Le huis clos dans lequel évolue Mahin et Faramarz est loin d’être anodin. Il s’agit d’un espace de repli, de clandestinité sentimentale, mais aussi d’un terrain où les personnages peuvent exister en dehors des regards extérieurs. Dans La Poétique de l’espace, Gaston Bachelard analyse l’intérieur comme un lieu où l’imaginaire peut s’épanouir à l’abri des contraintes sociales. C’est exactement ce qui se passe ici. L’appartement de Mahin devient un microcosme, un espace où le possible renaît, où une femme peut redevenir sujet de sa propre histoire.

Mais cette liberté demeure fragile. Le film ne se contente pas de célébrer une romance tardive ; il la replace dans un contexte de répression. Les rues de Téhéran, filmées avec une précision quasi-documentaire, montrent l’oppression quotidienne, la peur latente. Mahin, bien que plus âgée et donc moins surveillée, reste une femme dans un pays où celles-ci ne peuvent disposer librement de leur corps ni de leur destin.
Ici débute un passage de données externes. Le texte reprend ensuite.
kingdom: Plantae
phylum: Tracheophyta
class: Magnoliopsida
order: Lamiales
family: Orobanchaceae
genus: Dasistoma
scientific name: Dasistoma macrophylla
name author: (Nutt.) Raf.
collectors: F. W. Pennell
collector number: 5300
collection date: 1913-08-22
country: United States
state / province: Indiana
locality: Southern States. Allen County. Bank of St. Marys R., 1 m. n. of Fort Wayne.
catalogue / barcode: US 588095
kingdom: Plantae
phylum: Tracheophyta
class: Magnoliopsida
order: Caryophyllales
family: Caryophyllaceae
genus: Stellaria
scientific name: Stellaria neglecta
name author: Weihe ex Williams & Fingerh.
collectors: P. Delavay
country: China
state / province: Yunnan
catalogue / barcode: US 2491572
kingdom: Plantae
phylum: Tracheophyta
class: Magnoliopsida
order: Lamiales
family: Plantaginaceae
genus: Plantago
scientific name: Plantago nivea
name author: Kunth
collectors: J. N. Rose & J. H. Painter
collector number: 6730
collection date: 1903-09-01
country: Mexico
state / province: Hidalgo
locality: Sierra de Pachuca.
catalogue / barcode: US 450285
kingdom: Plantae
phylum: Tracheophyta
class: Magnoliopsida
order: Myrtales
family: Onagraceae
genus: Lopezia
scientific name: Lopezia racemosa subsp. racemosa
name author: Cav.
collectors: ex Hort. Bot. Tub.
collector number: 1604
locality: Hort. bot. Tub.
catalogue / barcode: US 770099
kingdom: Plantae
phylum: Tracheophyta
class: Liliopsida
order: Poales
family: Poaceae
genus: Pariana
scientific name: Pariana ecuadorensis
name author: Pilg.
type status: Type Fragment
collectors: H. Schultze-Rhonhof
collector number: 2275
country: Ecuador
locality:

Cette tension atteint son paroxysme lorsqu’une jeune fille est arrêtée pour avoir tenu la main de son petit ami. Ce parallèle est essentiel. Il rappelle que si Mahin jouit d’une certaine marge de manœuvre, elle appartient à une génération qui, paradoxalement, a connu un Iran plus libre avant la Révolution de 1979. La jeunesse, elle, doit lutter pour des droits fondamentaux que Mahin, dans sa nostalgie, perçoit comme perdus à jamais.

Un film profondément politique

Mon gâteau préféré n’est pas une œuvre ouvertement militante, et pourtant il l’est profondément. Son militantisme ne passe pas par des slogans ni des images choc, mais par une mise en scène subtile qui fait de l’intime un espace de combat.

Les réalisateurs, empêchés de voyager, poursuivis en justice, savaient pertinemment que ce qu’ils filmaient allait à l’encontre du cadre imposé par les autorités iraniennes. En donnant à voir une femme âgée qui s’autorise à aimer, à désirer, à être heureuse, ils transgressent un tabou fondamental, celui d’une féminité libre, affranchie du contrôle social.

Si le film a été censuré en Iran, ce n’est pas simplement parce qu’il raconte une romance interdite. C’est parce qu’il propose un modèle alternatif, une vision du féminin qui échappe aux carcans officiels. En ce sens, Mon gâteau préféré s’inscrit dans une lignée de films iraniens contemporains qui, malgré les contraintes, trouvent des manières innovantes de raconter des histoires de résistance et d’émancipation.

Au-delà de son contexte politique, Mon gâteau préféré est avant tout un film d’une grande finesse, une œuvre qui mêle le drame et la comédie avec une élégance rare. Lily Farhadpour et Esmaïl Mehrabi livrent des performances d’une justesse bouleversante.

Sorti le 5 février 2025, Mon gâteau préféré est actuellement à l’affiche dans les salles françaises. Le film a reçu de nombreuses distinctions dans des festivals internationaux en 2024, notamment à Berlin, Cabourg, Valenciennes et La Rochelle.